Provide only the number of lines in the listing that contain the word "Alcoholic".
:: Dataset records ::
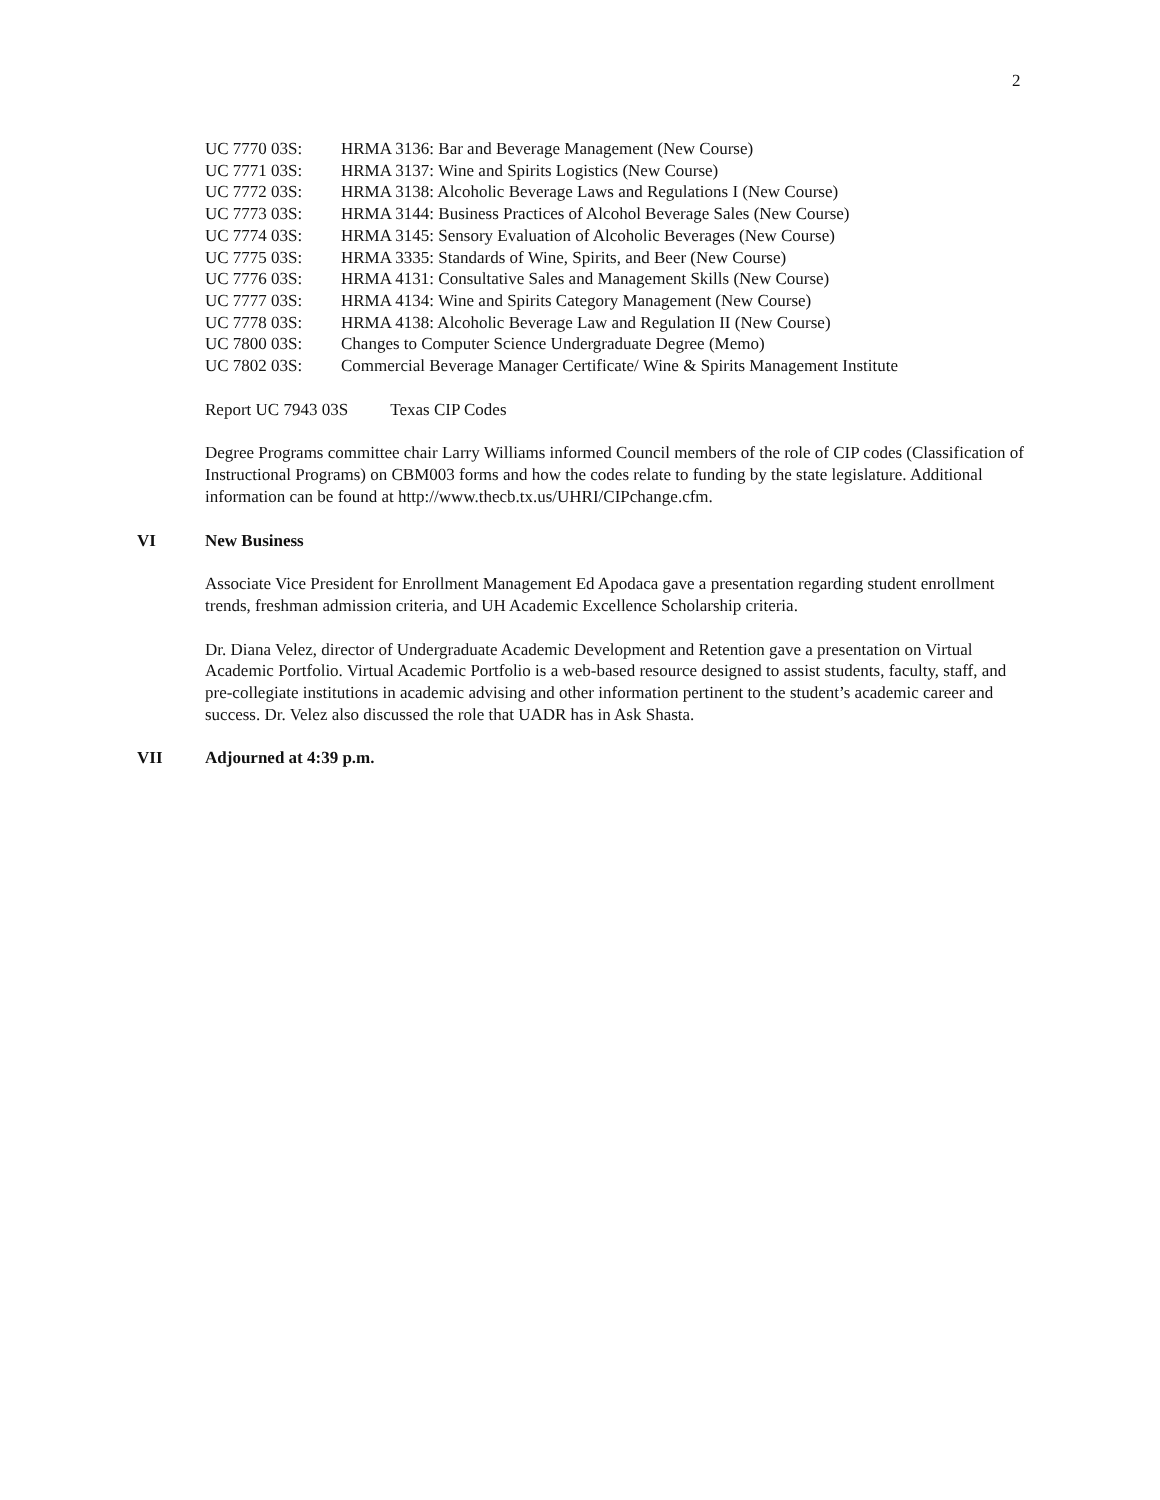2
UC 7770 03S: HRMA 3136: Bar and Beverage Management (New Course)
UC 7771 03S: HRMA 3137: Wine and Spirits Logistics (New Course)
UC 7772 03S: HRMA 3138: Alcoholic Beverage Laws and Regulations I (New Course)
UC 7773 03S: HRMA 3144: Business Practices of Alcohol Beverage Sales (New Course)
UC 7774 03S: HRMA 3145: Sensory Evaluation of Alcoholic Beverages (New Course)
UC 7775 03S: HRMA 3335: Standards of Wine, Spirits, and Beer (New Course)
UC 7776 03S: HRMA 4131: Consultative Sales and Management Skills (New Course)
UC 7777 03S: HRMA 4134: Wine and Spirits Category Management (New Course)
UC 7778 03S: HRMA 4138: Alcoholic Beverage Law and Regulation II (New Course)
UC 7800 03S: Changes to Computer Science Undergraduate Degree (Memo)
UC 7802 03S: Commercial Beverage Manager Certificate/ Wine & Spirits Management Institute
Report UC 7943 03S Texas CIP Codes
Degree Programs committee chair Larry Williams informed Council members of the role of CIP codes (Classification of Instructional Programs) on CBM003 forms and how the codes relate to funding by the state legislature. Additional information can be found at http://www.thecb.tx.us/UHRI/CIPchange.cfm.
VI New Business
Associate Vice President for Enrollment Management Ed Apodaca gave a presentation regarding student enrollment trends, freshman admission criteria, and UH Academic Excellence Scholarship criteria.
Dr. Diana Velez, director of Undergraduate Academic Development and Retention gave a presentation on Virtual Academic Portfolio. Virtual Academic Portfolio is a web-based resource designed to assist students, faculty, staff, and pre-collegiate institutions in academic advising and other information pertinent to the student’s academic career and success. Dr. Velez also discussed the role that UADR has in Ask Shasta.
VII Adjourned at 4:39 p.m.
:::
§ **Answer for this exercise**:
3